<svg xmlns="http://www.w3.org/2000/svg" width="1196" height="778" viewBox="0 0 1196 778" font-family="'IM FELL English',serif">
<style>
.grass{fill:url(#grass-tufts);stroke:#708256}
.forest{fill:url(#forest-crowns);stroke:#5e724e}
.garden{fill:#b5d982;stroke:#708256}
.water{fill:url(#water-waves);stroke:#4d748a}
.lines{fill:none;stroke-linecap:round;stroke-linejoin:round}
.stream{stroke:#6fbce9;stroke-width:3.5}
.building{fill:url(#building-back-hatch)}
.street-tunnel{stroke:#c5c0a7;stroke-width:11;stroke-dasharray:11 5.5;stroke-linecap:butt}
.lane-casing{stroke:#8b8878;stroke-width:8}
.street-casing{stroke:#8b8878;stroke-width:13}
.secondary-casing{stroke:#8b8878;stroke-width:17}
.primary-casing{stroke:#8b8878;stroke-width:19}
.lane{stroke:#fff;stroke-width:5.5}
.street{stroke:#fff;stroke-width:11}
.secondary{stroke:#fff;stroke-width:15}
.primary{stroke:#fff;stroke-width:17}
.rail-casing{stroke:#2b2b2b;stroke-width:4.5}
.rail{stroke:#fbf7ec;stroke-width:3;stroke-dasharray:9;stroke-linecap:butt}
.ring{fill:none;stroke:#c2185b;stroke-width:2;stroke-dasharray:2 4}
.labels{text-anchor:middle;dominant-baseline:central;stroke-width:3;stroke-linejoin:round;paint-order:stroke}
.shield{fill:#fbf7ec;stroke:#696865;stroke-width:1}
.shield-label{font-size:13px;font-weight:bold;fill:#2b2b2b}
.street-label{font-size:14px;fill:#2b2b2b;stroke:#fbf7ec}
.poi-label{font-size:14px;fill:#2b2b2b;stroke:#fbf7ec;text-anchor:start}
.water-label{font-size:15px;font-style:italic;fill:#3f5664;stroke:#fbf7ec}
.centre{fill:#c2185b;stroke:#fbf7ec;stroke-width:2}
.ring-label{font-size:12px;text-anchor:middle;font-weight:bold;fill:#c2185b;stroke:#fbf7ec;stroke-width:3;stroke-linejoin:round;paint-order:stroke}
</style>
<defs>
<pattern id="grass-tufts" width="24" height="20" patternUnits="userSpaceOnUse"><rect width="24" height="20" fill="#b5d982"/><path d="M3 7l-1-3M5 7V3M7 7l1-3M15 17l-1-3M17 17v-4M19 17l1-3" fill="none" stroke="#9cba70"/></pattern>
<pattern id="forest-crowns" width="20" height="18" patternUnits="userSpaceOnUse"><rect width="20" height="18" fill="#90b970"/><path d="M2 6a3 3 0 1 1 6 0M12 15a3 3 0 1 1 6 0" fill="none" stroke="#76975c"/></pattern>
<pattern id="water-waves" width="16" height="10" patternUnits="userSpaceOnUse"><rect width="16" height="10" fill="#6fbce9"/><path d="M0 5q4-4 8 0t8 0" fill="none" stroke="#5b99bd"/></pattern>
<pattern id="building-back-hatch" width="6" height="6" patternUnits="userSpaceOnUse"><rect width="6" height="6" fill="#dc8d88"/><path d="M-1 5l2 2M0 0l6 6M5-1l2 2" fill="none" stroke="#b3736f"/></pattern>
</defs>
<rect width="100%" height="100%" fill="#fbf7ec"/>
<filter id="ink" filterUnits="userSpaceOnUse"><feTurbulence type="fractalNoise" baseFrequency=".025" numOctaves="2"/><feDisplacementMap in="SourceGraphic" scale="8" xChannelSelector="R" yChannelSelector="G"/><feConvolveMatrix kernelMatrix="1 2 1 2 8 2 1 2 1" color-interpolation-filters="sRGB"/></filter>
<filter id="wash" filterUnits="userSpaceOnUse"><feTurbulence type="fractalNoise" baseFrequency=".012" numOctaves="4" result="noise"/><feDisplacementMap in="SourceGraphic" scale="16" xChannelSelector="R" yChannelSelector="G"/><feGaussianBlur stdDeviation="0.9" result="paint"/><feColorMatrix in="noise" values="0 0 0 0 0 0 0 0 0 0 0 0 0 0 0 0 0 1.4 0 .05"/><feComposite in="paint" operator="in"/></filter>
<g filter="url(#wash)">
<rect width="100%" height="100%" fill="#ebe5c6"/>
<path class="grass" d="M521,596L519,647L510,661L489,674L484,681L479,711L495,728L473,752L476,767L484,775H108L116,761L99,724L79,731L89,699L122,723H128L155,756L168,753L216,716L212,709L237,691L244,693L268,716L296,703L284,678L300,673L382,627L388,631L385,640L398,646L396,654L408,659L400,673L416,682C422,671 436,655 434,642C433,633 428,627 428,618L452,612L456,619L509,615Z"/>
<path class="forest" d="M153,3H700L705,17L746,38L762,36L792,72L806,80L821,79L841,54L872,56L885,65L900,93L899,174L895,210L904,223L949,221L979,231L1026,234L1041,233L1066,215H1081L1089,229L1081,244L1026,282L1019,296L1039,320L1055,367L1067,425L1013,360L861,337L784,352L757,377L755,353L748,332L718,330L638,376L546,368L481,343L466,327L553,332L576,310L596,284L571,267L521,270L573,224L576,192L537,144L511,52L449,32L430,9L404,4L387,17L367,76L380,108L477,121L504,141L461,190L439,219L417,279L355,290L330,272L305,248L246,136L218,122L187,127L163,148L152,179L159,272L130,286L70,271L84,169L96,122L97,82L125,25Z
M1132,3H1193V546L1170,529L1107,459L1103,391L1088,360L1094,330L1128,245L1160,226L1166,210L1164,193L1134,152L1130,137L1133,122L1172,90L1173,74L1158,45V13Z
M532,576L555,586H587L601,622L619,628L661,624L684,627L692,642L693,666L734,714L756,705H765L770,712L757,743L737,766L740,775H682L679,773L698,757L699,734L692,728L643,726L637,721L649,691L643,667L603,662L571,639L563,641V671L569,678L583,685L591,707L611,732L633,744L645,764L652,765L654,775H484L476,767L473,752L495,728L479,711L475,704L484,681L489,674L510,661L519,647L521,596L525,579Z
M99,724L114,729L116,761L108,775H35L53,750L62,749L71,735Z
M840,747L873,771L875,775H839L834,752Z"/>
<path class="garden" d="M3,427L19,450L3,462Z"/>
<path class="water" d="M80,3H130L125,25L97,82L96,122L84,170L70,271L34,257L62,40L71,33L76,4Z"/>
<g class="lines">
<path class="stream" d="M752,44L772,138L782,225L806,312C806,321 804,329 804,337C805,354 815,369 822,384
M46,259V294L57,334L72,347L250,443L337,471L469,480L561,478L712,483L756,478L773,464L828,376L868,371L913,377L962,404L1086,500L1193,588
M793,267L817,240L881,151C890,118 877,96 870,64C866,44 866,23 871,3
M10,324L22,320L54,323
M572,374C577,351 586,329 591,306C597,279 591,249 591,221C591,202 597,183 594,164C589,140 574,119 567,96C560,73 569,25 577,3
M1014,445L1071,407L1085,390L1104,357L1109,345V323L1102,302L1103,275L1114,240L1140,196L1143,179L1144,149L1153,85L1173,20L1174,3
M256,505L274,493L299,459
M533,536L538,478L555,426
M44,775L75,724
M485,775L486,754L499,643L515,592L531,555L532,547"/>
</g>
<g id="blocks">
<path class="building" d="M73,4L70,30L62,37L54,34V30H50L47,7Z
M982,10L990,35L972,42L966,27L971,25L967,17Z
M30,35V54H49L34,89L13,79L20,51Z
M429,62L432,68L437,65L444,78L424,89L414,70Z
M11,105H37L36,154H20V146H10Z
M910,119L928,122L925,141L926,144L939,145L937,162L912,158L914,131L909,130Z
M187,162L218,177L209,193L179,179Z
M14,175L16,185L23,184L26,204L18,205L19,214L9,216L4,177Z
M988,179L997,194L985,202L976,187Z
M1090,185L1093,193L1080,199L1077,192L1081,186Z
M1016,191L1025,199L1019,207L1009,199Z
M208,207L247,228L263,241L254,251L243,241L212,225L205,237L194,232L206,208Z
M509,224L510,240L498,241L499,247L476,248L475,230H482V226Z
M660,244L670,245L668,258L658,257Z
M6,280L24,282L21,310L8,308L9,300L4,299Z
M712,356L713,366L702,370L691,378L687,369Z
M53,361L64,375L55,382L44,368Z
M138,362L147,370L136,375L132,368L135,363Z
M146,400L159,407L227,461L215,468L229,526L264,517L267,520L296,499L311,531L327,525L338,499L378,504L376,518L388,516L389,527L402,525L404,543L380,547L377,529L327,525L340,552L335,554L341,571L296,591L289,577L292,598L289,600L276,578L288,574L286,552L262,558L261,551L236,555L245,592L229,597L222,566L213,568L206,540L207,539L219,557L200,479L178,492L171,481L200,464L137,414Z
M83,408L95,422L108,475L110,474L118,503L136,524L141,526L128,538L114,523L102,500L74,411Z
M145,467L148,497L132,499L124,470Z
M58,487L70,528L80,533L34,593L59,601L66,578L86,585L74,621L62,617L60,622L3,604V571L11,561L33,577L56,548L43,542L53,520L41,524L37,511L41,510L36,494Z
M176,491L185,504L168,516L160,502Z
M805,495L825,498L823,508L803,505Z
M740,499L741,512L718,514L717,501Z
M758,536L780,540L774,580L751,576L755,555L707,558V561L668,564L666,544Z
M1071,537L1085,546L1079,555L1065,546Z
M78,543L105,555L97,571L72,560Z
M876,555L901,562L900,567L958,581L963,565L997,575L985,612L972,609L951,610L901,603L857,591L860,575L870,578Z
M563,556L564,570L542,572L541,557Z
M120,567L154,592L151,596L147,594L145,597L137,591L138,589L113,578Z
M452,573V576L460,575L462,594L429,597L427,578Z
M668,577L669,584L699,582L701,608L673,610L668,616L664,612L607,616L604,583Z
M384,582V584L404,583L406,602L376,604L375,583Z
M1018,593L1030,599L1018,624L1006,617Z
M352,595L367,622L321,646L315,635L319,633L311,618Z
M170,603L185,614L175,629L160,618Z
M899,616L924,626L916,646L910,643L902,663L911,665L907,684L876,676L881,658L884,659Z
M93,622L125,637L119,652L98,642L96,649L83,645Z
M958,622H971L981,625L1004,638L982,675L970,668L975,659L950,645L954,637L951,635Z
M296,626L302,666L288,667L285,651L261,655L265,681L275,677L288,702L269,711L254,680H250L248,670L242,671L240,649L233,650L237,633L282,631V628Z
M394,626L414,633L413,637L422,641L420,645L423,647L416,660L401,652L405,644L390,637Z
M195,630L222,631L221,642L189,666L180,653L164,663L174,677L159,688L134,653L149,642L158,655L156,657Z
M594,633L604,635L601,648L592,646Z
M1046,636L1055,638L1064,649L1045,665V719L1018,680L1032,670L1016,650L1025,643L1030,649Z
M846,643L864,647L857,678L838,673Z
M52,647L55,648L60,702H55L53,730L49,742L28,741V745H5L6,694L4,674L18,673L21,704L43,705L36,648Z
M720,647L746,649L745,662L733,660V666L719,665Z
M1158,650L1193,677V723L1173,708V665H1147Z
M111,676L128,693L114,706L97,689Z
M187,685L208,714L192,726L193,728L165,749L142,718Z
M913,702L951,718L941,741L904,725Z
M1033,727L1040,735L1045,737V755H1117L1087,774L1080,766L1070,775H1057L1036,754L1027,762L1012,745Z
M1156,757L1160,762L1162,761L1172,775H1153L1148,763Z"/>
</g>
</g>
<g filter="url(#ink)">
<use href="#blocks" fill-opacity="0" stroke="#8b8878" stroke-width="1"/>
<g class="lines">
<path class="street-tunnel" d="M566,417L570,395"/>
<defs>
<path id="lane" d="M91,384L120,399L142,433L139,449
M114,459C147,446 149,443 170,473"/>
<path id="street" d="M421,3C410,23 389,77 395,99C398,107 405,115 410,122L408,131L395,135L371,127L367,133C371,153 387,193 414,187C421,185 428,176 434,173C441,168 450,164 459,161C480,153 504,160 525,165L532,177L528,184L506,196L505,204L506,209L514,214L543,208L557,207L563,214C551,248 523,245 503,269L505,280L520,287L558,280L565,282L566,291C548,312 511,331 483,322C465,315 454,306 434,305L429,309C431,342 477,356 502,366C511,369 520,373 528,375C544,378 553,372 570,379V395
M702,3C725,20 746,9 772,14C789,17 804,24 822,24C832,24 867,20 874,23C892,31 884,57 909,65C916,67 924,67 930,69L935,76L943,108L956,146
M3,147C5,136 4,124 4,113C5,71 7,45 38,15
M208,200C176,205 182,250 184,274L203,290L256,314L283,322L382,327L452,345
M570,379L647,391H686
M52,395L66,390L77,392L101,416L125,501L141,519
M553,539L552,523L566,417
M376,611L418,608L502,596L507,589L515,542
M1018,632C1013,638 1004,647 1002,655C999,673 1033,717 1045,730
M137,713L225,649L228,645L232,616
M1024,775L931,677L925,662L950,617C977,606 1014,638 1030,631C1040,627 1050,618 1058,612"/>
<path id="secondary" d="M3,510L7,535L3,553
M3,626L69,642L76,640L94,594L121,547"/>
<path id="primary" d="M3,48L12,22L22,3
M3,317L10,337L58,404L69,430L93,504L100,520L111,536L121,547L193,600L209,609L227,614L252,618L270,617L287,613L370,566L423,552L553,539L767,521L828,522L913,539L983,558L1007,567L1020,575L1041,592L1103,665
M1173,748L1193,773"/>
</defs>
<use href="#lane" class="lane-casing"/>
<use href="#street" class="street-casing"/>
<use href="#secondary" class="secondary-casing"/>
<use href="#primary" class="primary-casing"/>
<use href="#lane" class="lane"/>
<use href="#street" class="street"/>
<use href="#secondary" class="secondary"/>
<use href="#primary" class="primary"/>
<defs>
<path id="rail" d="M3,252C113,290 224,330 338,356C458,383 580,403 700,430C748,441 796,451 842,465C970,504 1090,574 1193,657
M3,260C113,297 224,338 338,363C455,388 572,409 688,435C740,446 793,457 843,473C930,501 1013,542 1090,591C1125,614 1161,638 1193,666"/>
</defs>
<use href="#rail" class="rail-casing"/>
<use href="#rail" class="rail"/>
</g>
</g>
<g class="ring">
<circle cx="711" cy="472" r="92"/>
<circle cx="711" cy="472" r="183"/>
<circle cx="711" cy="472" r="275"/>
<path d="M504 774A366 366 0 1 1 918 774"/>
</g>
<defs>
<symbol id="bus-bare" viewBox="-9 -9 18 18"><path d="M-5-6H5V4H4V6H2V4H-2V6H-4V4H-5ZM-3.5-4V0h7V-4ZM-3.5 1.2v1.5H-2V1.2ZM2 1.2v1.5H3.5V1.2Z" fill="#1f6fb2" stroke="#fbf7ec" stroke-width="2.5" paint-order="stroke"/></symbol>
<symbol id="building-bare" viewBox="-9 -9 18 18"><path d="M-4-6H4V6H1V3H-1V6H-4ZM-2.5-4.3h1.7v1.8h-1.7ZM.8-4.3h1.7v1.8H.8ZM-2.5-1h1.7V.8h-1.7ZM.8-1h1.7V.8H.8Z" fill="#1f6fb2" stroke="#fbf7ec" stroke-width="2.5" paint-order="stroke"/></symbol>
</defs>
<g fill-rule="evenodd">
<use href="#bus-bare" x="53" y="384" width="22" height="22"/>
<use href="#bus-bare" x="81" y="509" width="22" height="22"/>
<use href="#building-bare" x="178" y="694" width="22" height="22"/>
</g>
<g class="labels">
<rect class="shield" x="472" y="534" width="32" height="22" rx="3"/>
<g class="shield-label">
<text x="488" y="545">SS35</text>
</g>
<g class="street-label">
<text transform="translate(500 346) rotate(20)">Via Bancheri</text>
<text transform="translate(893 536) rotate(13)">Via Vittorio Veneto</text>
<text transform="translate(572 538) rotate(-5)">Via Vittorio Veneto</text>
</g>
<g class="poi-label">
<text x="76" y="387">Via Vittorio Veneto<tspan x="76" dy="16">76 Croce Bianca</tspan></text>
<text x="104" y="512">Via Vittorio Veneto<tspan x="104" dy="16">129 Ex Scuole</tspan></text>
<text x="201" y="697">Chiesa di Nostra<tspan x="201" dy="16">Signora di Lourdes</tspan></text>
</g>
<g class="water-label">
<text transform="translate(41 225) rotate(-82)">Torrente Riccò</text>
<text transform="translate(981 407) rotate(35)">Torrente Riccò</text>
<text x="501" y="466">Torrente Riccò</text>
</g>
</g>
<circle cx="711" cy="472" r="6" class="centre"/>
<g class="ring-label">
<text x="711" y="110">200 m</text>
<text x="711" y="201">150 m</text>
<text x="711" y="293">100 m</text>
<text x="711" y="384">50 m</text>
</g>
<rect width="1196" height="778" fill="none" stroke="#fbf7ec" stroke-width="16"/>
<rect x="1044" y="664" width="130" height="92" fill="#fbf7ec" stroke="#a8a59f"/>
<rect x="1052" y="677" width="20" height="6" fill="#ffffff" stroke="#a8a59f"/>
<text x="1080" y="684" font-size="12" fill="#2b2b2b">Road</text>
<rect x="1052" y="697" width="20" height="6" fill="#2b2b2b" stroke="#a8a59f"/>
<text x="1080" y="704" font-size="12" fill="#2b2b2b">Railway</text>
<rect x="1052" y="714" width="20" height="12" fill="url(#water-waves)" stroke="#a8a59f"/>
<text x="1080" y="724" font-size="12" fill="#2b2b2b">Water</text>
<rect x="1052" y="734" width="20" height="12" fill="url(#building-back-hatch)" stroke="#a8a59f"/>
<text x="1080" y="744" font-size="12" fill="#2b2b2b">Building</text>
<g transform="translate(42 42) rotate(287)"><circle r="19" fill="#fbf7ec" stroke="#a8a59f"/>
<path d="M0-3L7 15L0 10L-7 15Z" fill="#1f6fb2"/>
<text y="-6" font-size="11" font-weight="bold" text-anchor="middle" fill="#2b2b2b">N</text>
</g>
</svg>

========================

WORK INSTRUCTIONS: Give a tally of the lines in the listing above that contain the word "butt", and provide nothing beyond the number.

OUTPUT OF THE TASK: 2